Giunti a cento, gli aforismi diventavano insopportabili. Contò i suoi: erano già il doppio…

5 Comments

  • Matteo Veronesi ha detto:

    Grazie per le citazioni. In effetti, in quest’epoca logorroica e caotica, l’aforisma può davvero, con la sua essenzialità concisa e preziosa, contenere schegge di significati, fulgide come diamanti, pure e ardenti come gemme.

  • La ringrazio per i preziosi commenti. Vorrei anche sottolineare che il mio blog non è un semplice “citazionario” (in giro ce ne sono migliaia), ma uno sguardo approndito sull’aforisma contemporaneo con interviste, traduzioni inedite, commenti e analisi.
    Non è raro trovare in diversi siti web citazioni sparse tratte dai libri di Castronuovo, la particolarità del mio blog è quella di aver “analizzato” e “contestualizzato” rispetto all’aforisma contemporaneo tutta la produzione aforistica di Castronuovo dai suoi esordi fino all’ultima opera (ovviamente nei limiti di un blog)

  • Sandro Montalto ha detto:

    Antonio è uno dei più preziosi e multiformi ingegnii oggi in circolazione. La sua idea di cultura come avventuroso viaggio della mente, mai distaccata dall’esperienza quotidiana delle emozioni e delle contingenze (parlano chiaro certi paralleli possibili tra le sue opere creative e saggistiche (queste ultime tanto varie e ben condotte da essere nate certo da esigenze profonde e non da necessità curricolari!), ne fa un vero esempio da seguire.

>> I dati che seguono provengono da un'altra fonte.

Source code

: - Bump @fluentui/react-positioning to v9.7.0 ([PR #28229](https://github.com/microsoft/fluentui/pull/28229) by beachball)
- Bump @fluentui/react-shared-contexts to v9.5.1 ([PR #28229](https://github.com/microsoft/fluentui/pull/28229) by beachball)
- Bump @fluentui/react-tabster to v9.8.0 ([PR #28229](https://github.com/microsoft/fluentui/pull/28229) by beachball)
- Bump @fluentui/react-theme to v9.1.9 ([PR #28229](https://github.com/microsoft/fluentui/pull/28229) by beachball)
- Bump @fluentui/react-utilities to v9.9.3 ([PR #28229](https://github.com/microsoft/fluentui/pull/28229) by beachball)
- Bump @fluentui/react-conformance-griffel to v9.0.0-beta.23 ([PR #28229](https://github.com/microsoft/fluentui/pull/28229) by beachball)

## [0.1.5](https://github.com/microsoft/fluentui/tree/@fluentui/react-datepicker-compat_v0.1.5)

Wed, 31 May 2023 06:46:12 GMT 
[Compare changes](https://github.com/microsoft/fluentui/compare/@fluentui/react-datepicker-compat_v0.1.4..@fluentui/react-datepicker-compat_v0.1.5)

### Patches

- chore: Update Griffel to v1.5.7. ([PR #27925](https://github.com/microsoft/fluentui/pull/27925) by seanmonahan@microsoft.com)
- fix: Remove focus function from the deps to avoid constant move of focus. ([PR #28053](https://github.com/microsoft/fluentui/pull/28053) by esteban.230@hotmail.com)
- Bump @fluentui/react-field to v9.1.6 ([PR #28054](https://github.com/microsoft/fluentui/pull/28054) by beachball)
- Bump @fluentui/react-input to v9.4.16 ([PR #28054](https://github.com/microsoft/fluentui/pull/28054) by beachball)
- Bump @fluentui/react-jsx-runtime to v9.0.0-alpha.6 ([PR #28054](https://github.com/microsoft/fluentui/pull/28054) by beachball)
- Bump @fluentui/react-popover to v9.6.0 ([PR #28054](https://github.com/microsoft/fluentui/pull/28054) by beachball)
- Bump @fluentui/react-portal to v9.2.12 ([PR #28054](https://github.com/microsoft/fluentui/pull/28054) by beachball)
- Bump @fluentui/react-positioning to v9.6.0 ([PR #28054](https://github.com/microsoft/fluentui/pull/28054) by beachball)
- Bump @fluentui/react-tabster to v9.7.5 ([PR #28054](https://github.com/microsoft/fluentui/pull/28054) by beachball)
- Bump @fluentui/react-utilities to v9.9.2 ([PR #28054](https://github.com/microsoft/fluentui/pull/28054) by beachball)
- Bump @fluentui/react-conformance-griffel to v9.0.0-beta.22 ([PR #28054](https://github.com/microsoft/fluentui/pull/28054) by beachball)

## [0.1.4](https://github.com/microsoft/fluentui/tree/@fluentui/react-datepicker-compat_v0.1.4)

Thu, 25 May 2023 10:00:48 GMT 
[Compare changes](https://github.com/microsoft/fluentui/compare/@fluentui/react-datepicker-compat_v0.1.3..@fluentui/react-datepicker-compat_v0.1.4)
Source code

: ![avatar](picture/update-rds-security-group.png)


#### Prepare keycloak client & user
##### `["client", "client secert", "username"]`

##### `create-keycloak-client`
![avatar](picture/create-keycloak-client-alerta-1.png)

  • Sandro Montalto ha detto:

    Dopo “saggistiche”, in luogo di “parentesi”, si legga “virgola” 🙂

  • Anonimo ha detto:

    Or ora ho terminato la piacevole ed edificante lettura di “Libri da ridere”. Mi rammarico per aver scoperto soltanto due giorni fa questo libro. Sento il bisogno di ringraziare l’autore e l’editore.